ESPE Abstracts (2015) 84 P-2-315

aPediatric Endocrinology, Diabetology and Obesity, Department of Pediatrics, University Hospital (CHUV), Lausanne, Switzerland; bPediatric Surgery, Department of Pediatrics, University Hospital (CHUV), Lausanne, Switzerland; cChild Psychiatry, Department of Psychiatry, University Hospital (CHUV), Lausanne, Switzerland; dDepartment of Medical Imaging, University Hospital (CHUV), Lausanne, Switzerland; eEndocrinology, Diabetes and Metabolism, Department of Internal Medicine, University Hospital (CHUV), Lausanne, Switzerland


Background: Chimerism is the phenomenon of two or more genetically distinct cell lines (originating from different zygotes) in the same individual. In situations when the sex of the fertilised eggs is disparate, it can lead to intersex phenotypes.

Objective and hypotheses: We report a case of ovotesticular disorder of sexual development with chimerism resulting from a twin pregnancy (not involving assisted reproductive technologies).

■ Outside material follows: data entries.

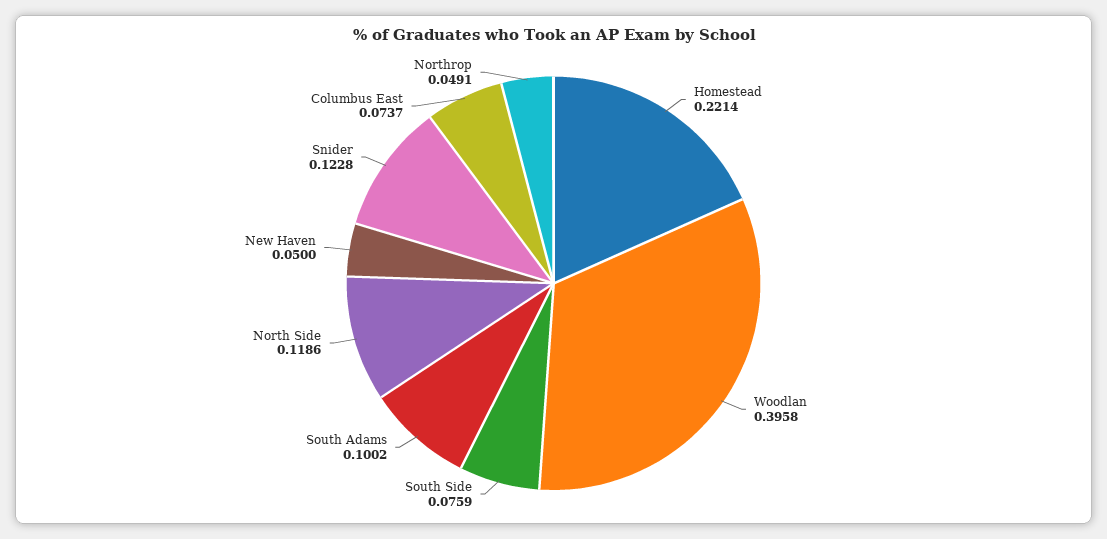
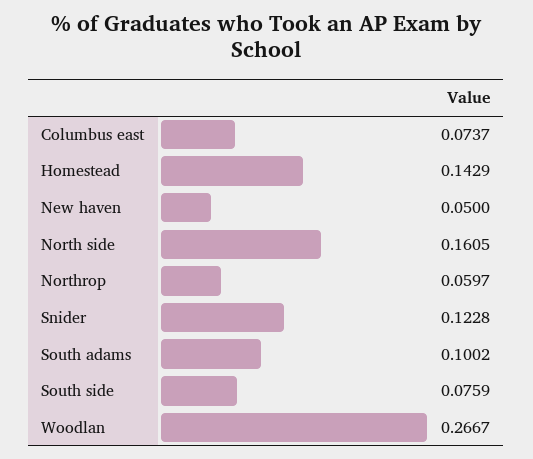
  {
-   "Homestead": 0.2214,
+   "Homestead": 0.1429,
-   "Woodlan": 0.3958,
+   "Woodlan": 0.2667,
    "South Side": 0.0759,
    "South Adams": 0.1002,
-   "North Side": 0.1186,
+   "North Side": 0.1605,
    "New Haven": 0.05,
    "Snider": 0.1228,
    "Columbus East": 0.0737,
-   "Northrop": 0.0491
+   "Northrop": 0.0597
  }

Results: A 17-year-old adolescent from Togo presented at birth with perineoscrotal hypospadias. He was raised as a male and underwent urethroplasty at age 10. His twin sister was phenotypically normal and healthy. At 12 years he developed severe gynecomastia. He expressed male gender identity and at 17 years he asked for mastectomy. At that time he exhibited Tanner stage A2P4G4 with hypospadias (after Bracka’s 1st stage hypospadias surgery), unilateral cryptorchidism (L), gynecomastia (B5) and reported periodic hematuria. Hormonal assessment showed testosterone 4.4 nmol/l (9–32), estradiol 0.39 nmol/l (0.035–0.13), LH 12.6 U/l (2–9), FSH 7.7 U/l (2–12), AMH 10.9 pmol/l (male range 4.1–75.7) and inhibin B 35.1 pg/ml (male range 67–304). MRI revealed small yet morphologically normal right testis (3.2 ml), absent prostate, intraabdominal left ovary (2.8×2.7 cm) and presence of both an uterus (9.3 ml) and the proximal two thirds of a vagina. Karyotype indicated 46,XX[82]/46,XY[18] chimerism. Following consultation with a multidisciplinary DSD team, he underwent the 2nd stage of Bracka’s hypospadias surgery, mastectomy and laparotomy including left ovariectomy, hysterectomy, and placement of a testicular prosthesis (L). After surgery he developed compensated hypergonadotropic hypogonadism with increase of serum testosterone levels up to 12.1 nmol/l (9–32) and he exhibited spontaneous, progressive virilization.

Conclusion: Very few cases of chimeric ovotesticular DSD have been reported. Such situations raise important questions concerning sex of rearing, gender identity, fertility and risk of gonadoblastoma.